### Required work
Would you filter these records and copy every line that has the word "with"?

(Data entries)
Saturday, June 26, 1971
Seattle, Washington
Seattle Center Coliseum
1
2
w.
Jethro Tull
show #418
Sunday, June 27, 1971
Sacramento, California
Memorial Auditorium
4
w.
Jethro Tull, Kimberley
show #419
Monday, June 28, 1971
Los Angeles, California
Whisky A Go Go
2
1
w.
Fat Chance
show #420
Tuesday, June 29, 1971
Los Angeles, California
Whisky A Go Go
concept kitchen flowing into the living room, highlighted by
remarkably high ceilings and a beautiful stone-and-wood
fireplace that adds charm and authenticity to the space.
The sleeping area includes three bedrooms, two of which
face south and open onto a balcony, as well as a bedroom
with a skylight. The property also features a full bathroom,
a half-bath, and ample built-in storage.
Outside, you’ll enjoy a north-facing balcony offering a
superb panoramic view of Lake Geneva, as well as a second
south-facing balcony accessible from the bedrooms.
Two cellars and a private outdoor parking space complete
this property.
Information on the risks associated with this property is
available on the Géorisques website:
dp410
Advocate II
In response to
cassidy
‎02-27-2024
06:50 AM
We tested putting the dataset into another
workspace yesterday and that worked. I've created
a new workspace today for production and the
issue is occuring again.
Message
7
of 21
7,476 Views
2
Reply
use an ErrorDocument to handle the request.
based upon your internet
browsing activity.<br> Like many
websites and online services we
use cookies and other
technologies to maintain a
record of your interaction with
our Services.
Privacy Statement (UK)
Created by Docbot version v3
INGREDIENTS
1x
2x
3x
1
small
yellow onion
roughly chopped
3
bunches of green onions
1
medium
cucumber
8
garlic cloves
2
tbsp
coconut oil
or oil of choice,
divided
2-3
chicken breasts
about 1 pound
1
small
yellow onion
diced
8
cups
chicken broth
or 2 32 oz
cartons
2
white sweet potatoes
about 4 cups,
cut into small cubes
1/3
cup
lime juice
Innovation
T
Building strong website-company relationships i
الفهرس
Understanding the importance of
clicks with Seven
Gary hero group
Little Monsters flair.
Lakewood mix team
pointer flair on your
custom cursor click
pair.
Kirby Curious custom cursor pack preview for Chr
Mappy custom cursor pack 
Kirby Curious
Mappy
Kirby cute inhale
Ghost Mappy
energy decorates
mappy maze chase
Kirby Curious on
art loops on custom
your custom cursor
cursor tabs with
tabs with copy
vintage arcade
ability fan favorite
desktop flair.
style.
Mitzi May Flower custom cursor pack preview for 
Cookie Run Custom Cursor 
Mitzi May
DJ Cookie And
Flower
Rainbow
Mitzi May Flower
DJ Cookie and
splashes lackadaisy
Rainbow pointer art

### Answer space
with a skylight. The property also features a full bathroom,
Information on the risks associated with this property is
record of your interaction with
clicks with Seven
cursor tabs with
tabs with copy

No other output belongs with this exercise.